Written tasks -
1. According to the JGroups release post, in what month and year was JGroups 2.0.0 released?
2. Resume the JGroups 2.12 release post right after its final sentence and keep writing it.

Quoted passage -

┌──

Wednesday, March 09, 2011

It took me 9 years to go from JGroups 2.0.0 to 2.12.0

Yes, you heard right: I released JGroups 2.0.0, new, shiny and refactored, in Feb 2002.

I just released JGroups 2.12.0.Final, which will be the last minor release on the 2.x branch. (There won't be a 2.13; bug fixes will go into 2.12.x).

Time difference: 9 years and change...:-)

I'm still investigating why it took me so long !

Anyway, 2.12.0.Final is here and it is an important release, as it will be shipped in Infinispan 4.2.1 and JBoss 6.


Below are the major features and bug fixes.

On to 3.0 !
Cheers,




Release Notes JGroups 2.12


JGroups 2.12 is API-backwards compatible with previous versions (down to 2.2.7).



New features



RELAY: connecting local (autonomous) clusters into a large virtual cluster


[https://issues.jboss.org/browse/JGRP-747]

A new protocol to connect 2 geographically separate sites into 1 large virtual cluster. The local clusters are
completely autonomous, but RELAY makes them appear as if they were one.

└──

Supplied information -

┌──

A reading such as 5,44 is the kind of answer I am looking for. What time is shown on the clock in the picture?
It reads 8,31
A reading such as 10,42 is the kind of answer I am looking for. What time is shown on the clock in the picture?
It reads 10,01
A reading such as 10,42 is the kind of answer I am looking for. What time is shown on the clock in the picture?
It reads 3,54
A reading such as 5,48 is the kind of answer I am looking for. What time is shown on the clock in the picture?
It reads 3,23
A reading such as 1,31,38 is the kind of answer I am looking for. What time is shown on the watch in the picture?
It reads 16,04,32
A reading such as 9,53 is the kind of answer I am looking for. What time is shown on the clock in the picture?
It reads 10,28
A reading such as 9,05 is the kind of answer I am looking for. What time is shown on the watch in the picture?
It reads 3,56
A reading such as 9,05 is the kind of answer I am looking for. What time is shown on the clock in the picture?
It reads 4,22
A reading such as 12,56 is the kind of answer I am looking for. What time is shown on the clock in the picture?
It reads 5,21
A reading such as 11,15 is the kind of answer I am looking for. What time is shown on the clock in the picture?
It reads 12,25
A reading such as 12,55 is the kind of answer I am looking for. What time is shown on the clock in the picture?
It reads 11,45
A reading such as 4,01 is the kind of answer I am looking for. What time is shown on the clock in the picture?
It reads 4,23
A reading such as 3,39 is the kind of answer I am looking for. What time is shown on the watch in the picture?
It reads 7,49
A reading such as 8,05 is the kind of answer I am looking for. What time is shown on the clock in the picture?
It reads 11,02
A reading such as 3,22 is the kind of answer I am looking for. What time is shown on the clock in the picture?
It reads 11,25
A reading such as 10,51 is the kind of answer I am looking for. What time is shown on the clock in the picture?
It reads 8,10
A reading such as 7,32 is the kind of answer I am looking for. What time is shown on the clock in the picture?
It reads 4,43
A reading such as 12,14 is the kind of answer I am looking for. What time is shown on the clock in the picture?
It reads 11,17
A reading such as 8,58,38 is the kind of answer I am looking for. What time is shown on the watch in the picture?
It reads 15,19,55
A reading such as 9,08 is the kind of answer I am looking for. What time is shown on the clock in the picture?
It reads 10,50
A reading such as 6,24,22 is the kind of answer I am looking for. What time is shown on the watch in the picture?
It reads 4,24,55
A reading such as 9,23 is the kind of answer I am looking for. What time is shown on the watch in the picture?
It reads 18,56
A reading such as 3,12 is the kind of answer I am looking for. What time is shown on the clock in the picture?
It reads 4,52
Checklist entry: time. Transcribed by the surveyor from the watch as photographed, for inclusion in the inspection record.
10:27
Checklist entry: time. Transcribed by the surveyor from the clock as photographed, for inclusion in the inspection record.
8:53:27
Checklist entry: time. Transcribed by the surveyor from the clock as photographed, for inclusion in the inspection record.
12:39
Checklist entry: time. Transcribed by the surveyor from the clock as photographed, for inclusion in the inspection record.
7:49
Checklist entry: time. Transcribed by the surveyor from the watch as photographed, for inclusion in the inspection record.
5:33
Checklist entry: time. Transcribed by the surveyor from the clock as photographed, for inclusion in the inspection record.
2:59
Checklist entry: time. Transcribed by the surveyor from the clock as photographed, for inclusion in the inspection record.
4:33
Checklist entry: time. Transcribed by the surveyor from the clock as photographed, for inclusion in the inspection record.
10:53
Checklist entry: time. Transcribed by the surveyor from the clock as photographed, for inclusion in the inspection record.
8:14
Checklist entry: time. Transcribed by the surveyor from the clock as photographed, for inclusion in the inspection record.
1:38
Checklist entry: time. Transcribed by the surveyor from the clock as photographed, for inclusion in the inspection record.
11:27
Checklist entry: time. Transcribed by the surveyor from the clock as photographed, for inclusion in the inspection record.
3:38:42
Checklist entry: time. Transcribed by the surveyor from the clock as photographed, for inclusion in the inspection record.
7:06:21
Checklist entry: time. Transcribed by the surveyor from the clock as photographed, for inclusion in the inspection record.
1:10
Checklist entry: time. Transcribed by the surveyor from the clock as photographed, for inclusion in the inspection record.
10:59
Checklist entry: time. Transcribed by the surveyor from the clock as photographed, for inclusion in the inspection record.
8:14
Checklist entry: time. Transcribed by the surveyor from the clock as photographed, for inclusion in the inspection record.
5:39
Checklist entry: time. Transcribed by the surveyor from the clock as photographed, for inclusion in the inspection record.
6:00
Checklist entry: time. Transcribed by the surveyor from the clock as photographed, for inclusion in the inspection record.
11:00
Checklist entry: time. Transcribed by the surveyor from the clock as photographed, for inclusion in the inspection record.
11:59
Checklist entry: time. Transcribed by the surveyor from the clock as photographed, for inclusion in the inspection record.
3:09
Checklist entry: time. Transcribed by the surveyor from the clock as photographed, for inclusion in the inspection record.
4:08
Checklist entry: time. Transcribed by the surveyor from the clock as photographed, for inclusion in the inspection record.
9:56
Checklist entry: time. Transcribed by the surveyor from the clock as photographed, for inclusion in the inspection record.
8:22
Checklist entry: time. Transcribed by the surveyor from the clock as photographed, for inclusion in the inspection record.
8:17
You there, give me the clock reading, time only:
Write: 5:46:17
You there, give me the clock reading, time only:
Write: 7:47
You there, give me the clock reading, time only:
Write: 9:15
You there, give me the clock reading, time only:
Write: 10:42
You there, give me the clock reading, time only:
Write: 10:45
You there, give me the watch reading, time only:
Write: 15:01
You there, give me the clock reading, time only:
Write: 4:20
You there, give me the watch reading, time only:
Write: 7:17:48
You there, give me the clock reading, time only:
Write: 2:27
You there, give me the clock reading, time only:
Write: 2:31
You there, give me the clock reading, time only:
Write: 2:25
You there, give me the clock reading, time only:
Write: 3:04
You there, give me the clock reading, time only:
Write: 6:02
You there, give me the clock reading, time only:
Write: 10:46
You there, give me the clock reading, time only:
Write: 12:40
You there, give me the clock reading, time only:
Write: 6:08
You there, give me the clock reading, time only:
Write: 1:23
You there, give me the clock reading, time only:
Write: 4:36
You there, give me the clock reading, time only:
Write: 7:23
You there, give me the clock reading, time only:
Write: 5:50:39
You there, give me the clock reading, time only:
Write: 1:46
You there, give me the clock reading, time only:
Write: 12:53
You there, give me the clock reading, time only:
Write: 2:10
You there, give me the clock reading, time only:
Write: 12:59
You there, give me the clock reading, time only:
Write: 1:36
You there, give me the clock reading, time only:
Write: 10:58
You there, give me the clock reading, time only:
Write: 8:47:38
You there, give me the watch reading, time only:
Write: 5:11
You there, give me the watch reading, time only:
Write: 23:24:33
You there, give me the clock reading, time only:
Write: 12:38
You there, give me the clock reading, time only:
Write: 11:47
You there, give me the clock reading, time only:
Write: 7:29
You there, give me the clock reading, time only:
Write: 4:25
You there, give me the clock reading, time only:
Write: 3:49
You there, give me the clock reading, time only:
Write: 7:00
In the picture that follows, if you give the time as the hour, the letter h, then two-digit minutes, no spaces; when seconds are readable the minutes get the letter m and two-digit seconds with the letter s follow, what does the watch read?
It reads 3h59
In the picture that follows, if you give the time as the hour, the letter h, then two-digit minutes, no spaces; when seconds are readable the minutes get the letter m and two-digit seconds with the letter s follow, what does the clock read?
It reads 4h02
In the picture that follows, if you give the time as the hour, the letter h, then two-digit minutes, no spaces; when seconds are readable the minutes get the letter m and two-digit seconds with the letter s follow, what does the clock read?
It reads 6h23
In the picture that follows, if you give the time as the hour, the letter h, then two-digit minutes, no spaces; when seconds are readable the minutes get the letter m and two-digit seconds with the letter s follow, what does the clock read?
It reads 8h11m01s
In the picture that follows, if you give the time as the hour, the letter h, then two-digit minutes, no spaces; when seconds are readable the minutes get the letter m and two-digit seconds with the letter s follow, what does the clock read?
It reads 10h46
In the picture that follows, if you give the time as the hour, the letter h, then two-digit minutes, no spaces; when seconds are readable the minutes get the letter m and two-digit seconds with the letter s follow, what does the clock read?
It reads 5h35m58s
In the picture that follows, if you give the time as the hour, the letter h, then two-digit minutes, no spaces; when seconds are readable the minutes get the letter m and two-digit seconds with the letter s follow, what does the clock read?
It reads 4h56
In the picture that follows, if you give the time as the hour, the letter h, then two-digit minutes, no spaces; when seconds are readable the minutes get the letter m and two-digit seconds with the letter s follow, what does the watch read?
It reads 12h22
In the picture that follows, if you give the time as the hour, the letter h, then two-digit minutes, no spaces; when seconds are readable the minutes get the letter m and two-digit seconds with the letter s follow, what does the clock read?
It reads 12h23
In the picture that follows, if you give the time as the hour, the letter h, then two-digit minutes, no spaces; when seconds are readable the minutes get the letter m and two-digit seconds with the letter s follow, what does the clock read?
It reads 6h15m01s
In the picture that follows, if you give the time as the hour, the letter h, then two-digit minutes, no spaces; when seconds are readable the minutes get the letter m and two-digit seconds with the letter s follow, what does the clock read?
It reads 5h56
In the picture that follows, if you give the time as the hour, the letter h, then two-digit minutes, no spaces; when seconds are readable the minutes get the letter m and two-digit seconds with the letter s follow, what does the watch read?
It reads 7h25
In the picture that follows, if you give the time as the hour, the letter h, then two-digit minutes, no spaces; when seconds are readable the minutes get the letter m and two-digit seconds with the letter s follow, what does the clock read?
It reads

└──

Answers to the problems -
1. February 2002.

2.
This can for example be used to implement geographic failover

Blog: http://belaban.blogspot.com/2010/11/clustering-between-different-sites.html



LockService: a new distributed locking service

[https://issues.jboss.org/browse/JGRP-1249]
[https://issues.jboss.org/browse/JGRP-1298]
[https://issues.jboss.org/browse/JGRP-1278]

New distributed lock service, offering a java.util.concurrent.lock.Lock implementation (including conditions)
providing cluster wide locks.

Blog: http://belaban.blogspot.com/2011/01/new-distributed-locking-service-in.html



Distributed ExecutorService

[https://issues.jboss.org/browse/JGRP-1300]

New implementation of java.util.concurrent.ExecutorService over JGroups (contributed by William Burns).
Read the documentation at www.jgroups.org for details.



BPING (Broadcast Ping): new discovery protocol based on broadcasting

[https://issues.jboss.org/browse/JGRP-1269]

This is mainly used for discovery of JGroups on Android based phones. Apparently, IP multicasting is not correctly implemented / supported on Android (2.1), and so we have to resort to UPD broadcasting.

Blog: http://belaban.blogspot.com/2011/01/jgroups-on-android-phones.html



JDBC_PING: new discovery protocol using a shared database


[https://issues.jboss.org/browse/JGRP-1231]

All nodes use a shared DB (e.g. RDS on EC2) to place their location information into, and to read information from.
Thanks to Sanne for coming up with the idea and for implementing this !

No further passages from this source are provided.